--- Records for this exercise Enclosed Below ---

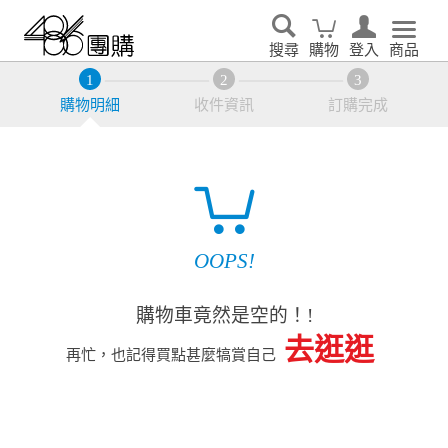
搜尋
購物
登入
商品
購物明細
收件資訊
訂購完成
OOPS!
購物車竟然是空的！!
去逛逛
再忙，也記得買點甚麼犒賞自己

--- End of Enclosed Records for this exercise ---

**What you need to do:**
Every line of the records must come back unchanged, except that pictures are dropped.

**Solution to the problem:**
搜尋
購物
登入
商品
購物明細
收件資訊
訂購完成
OOPS!
購物車竟然是空的！!
去逛逛
再忙，也記得買點甚麼犒賞自己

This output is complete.